Mom-and-pop stores and franchises — mostly offline — account for about 95% of the laundry market in South Korea, according to Laundrygo CEO Sung-woo Cho. But his South Korea–headquartered startup aims to digitize the laundry industry in the country. How? Through an on-demand mobile app that enables users to place an order to pick up and drop off their laundry and dry cleaning within 24 hours. The outfit also operates laundromats and smart factories to handle washing and drying clothes.
Investors like the idea. Laundrygo said today it has closed a $37 million (49.5 billion KRW) Series C funding round led by private equity firm H&Q Korea, with participation from returning investors SoftBank Ventures, Altos Ventures and Aju IB. New investors such as KB Securities, Hanwha Securities, Badgers Investment and Pebbles Investment and strategic investor Musinsa, a Korean fashion platform, also participated in the round.
According to sources, who wished to remain anonymous because the terms of the deal are confidential, the startup’s post-money valuation is now estimated at $254 million (350 billion KRW), up from $110 million (150 billion KRW) in September of 2021. Laundrygo declined to comment on it, but Cho confirmed that the Series C funding brings its total raised to about $73 million in equity and $14.5 million in debt financing.
Cho, a serial entrepreneur, launched Laundrygo’s on-demand B2C service in 2019. Cho previously founded Baemin Fresh, a subscription-based fresh-food delivery service platform that was acquired by Woowa Brothers, an operator of the food delivery app Baedal Minjok, in 2015.
He said the inspiration from the company came from an unlikely place.

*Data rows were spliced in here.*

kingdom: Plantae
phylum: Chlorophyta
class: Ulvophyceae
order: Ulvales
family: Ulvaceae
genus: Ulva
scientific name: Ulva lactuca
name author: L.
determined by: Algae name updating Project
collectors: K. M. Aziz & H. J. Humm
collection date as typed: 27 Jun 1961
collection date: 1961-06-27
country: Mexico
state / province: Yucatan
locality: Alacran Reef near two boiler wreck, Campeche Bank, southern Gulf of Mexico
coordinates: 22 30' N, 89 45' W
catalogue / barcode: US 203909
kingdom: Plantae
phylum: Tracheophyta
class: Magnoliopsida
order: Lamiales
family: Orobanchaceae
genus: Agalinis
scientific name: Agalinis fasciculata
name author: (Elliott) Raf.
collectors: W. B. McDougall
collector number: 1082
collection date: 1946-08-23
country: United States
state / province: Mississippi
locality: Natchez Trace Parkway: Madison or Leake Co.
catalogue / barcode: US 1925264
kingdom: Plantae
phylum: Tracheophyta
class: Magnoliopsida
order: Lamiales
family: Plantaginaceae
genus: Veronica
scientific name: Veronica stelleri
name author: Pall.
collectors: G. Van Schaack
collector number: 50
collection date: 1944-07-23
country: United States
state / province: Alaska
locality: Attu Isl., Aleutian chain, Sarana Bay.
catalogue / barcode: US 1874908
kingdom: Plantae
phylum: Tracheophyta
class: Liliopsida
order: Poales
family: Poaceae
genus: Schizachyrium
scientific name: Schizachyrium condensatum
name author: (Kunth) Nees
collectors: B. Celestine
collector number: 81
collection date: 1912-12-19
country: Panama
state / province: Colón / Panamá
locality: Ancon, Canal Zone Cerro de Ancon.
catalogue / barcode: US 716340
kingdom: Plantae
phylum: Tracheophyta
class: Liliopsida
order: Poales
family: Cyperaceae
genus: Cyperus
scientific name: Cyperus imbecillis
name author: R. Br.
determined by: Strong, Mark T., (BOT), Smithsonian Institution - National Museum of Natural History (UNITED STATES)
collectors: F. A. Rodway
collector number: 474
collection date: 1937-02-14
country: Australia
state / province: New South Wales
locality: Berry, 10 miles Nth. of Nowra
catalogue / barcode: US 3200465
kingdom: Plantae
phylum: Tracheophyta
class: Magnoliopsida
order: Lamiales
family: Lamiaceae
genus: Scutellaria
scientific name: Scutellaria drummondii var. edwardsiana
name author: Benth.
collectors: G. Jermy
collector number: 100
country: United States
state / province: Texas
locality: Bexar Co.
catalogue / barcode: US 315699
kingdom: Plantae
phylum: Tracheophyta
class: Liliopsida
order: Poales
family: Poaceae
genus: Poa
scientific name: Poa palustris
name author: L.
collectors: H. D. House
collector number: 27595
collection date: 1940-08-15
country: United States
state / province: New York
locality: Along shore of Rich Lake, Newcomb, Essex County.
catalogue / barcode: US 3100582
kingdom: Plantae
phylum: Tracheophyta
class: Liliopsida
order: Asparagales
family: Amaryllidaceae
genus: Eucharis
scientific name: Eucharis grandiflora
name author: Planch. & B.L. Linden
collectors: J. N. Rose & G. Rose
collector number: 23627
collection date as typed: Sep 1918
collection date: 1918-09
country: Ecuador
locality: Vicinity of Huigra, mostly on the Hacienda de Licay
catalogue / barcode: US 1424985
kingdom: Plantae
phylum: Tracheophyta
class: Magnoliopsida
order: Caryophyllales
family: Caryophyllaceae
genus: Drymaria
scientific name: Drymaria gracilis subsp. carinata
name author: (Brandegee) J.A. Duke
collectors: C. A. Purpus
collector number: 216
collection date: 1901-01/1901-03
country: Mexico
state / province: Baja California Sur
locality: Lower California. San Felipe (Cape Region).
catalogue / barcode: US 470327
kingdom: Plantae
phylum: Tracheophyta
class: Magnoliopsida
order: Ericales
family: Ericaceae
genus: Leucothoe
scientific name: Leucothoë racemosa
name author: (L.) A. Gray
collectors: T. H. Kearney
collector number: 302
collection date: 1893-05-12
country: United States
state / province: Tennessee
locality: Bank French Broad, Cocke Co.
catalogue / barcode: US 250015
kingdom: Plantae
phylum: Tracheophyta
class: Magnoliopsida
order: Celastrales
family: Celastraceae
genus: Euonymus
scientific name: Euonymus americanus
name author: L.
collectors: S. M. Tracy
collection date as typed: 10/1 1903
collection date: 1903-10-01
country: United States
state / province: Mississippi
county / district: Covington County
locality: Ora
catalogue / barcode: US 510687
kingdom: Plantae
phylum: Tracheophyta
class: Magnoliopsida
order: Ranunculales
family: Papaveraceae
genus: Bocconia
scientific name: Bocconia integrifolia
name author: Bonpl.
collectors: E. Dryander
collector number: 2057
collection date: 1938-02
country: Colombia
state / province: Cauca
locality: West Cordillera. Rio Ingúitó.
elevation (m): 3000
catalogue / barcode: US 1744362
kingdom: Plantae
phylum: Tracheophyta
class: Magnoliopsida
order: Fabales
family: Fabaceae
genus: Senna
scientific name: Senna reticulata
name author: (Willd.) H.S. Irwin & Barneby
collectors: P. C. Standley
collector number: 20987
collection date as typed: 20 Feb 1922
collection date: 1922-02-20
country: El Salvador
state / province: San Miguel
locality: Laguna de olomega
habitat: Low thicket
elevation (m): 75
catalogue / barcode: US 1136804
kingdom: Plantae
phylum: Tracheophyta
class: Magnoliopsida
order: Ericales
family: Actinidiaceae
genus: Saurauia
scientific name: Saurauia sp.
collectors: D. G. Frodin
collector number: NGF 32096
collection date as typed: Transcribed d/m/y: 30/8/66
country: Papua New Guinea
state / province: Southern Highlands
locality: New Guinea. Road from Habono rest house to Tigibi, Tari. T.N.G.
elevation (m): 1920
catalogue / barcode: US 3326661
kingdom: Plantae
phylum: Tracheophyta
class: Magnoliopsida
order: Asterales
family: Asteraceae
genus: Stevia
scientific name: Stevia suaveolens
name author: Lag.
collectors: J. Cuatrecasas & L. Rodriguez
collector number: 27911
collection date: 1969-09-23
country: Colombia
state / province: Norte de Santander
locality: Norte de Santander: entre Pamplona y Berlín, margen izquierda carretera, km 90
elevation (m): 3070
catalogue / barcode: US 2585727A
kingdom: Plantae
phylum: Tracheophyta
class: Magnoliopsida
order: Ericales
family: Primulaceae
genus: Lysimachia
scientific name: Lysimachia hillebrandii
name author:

After leaving his job as CEO of Baemin Fresh in 2017, Cho traveled to the US to rest and recharge; while in the States, his rental car was stolen in downtown San Francisco.
“The thief broke the window and stole all my stuff but didn’t take my laundry I put it in the Amazon Fresh bag,” Cho said. It occurred to him that “ordering and delivering laundry service via an app could be safer than I thought if even a thief doesn’t want to have laundry,” including, he imagined, laundry placed in front of a customer’s house.
He quickly got to work on the idea, arranging meetings with laundry experts on the East Coast and visiting laundry factories in New York.
Laundrygo currently runs three main businesses: laundry pickup and delivery service via the app (Laundrygo), a B2B laundry service for hotels (Laundrygo Business) and the laundromat service (Laundry24).
The startup also operates a clothes alteration service, LaundryX, and has built its AI-powered laundry screening system, which automatically sorts laundry. Cho told TechCrunch that its laundromat is not just a self-service facility that enables users to wash and dry their clothes using washing machines and tumble dryers but also has a contactless dry-cleaning machine in the laundromat space that consumers can also use.
The Series C round will help the startup advance its smart factory technology and invest more in the laundromat business, which Cho expects to grow, owing partly to the rise of labor costs.
Laundrygo also has plans to expand geographically. While it just opened its 100th laundromat in South Korea, it intends to open its first laundromat, Laundry24, in New York as early as next year. It is also weighing a move into Japan. Indeed, Cho sees vast opportunity with the global online on-demand laundry market projected to reach $128.5 billion by 2026, up from $18.7 billion in 2019, per a research report.
More acquisitions could also be on the horizon. Last year, for example, Laundrygo acquired A+ Machinery, the US-based laundry solution company, to enter into the smart factory business.
All cleaning is now done in-house with Laundrygo’s smart factory, enabling the company to handle every step, from pickup, cleaning, sorting, folding and delivery. On top of that, Laundrygo says it has developed and uses an environmentally friendly detergent.
Cho said the outfit — which has snapped up two other businesses in the last two years — will continue to acquire if other laundry-related companies could create synergies with Laundrygo. (He suggested that he might be interested in acquiring a company that sustainably handles garments or that analyzes clothes or clothes materials and determines their optimal wash cycles.)
He said that Laundrygo has already built its service in a way that collects data about the type of brands, materials and laundry information of clothes and that this data should enable the startup to diversify its business.
As for right now, according to Cho, Laundrygo reached 4.4 billion won ($3.3 million) in sales in October, which he said is more than 20 times the revenue the company saw a year ago. He said that overall, the company, which has more than 130,000 registered users in South Korea and more than 500 employees, has tripled its annual sales since 2021.